Researchers spend the summer on plants and sun and spies

Dawn Wiseman

With generally reduced teaching loads and good weather, summer is the perfect time for conferences and workshops. Here is a sampling from the past summer.

Fungi and trees

The Canadian Botanical Association held its 42nd annual meeting June 26 to 29. About 150 professors, researchers, teachers and students from across Canada and the United States attended the event to discuss the latest in plant biology. Organizer Selvadurai Dayanandan (Biology) said highlights were the four extended symposia on Teaching, Ethno-botany, Commercially Harvested Forest Mushrooms and Plant Architecture and Biomechanics.

Also of interest was the Weresub Lecture, given by Dr. André Fortin (Université Laval). His talk on ectomycorrhizal (a root-based tree fungus) underlined its economic importance to the forestry industry.

“The fungus has a symbiotic relationship with the trees,” explained Dayanandan. By forming a sheath around the root tips of a plant, fungi absorb carbon and other essential substances from the tree. In return they act like an extended root system for the plant, absorbing substances required for growth.

Want to know a secret?

From Aug. 16 - 18, the 13th Annual Workshop on Selected Areas in Cryptography was hosted by the Concordia Institute for Information Systems Engineering (CIISE) in cooperation with the International Association for Cryptological Research (IACR). Amr Youssef (CIISE) co-chaired the event with Eli Biham from Technion, Israel Institute of Technology. More than 70 researchers from 20 countries participated.

With their interest in information security, delegates listened keenly to Adi Shamir’s (Weizmann Institute, Israel) talk on side channel attacks. This relatively new method of gaining access to encrypted information focuses on physical (as opposed to mathematical) weaknesses in computer systems.

■ Data below:
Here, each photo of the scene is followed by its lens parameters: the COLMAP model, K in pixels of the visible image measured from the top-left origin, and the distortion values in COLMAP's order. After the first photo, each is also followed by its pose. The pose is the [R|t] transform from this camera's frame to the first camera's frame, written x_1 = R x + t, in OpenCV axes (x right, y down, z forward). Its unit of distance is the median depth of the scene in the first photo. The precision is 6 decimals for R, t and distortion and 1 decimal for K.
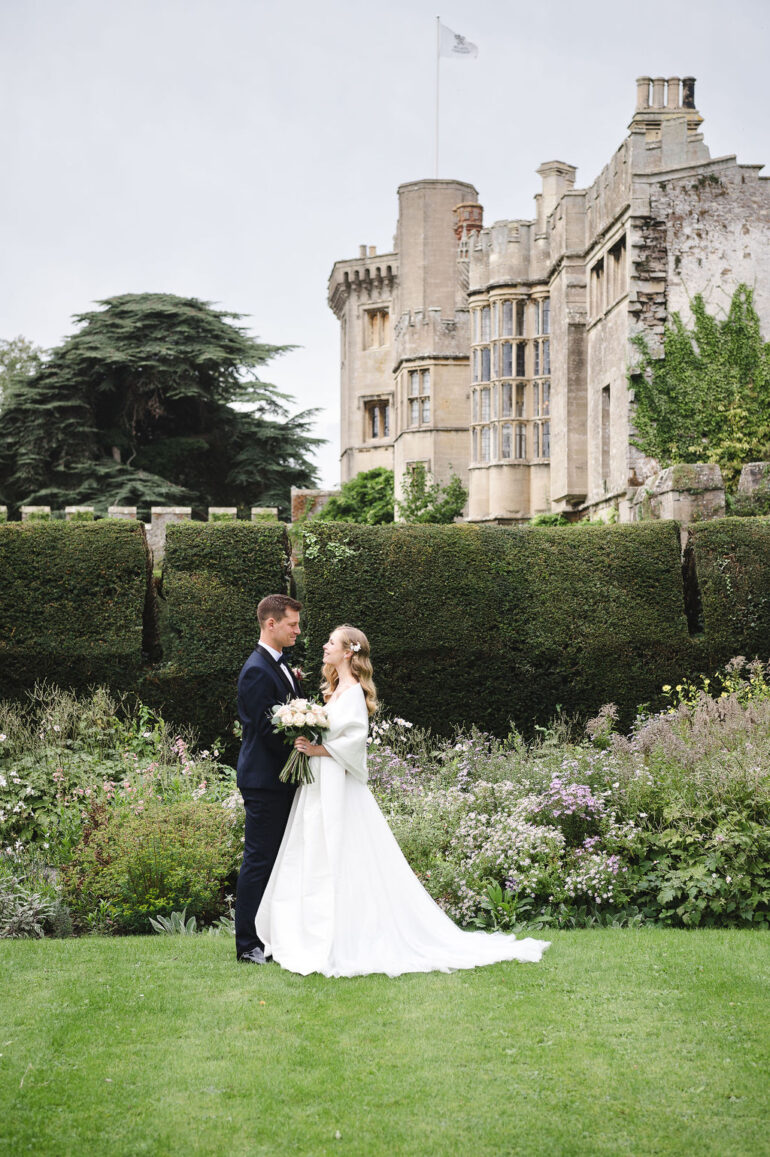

■ Activity:
Pick up the article on summer research conferences after its last sentence and keep writing it.

■ Answer section:
High-level hackers can use things such as power consumption, electromagnetic leaks or even sound to gather information that can be exploited to break systems. According to Youssef, side channel attacks are of great concern because of the vulnerability of some key systems, “They can break specific implementations of the Advanced Encryption Standard (AES),” which is currently used by the US government.

Here comes the sun

Solar technologies were the focus of the 31st Annual Conference of the Solar Energy Society of Canada, held Aug. 20 to 24. It was also the first conference of the Canadian Solar Buildings Research Network (SBRN), headed by Andreas Athienitis (Building, Civil and Environmental Engineering), and many of the presentations focused on applications related to buildings. Over 200 participants made it the largest Canadian solar energy meeting held in the last 20 years.

SBRN Network Manager Meli Stylianou (SBRN) said delegates appreciated the opportunity to visit Concordia’s Solar House, The Northern Lights, on the Loyola Campus. “As an ongoing project to measure the efficacy of solar technologies, the house is unique.”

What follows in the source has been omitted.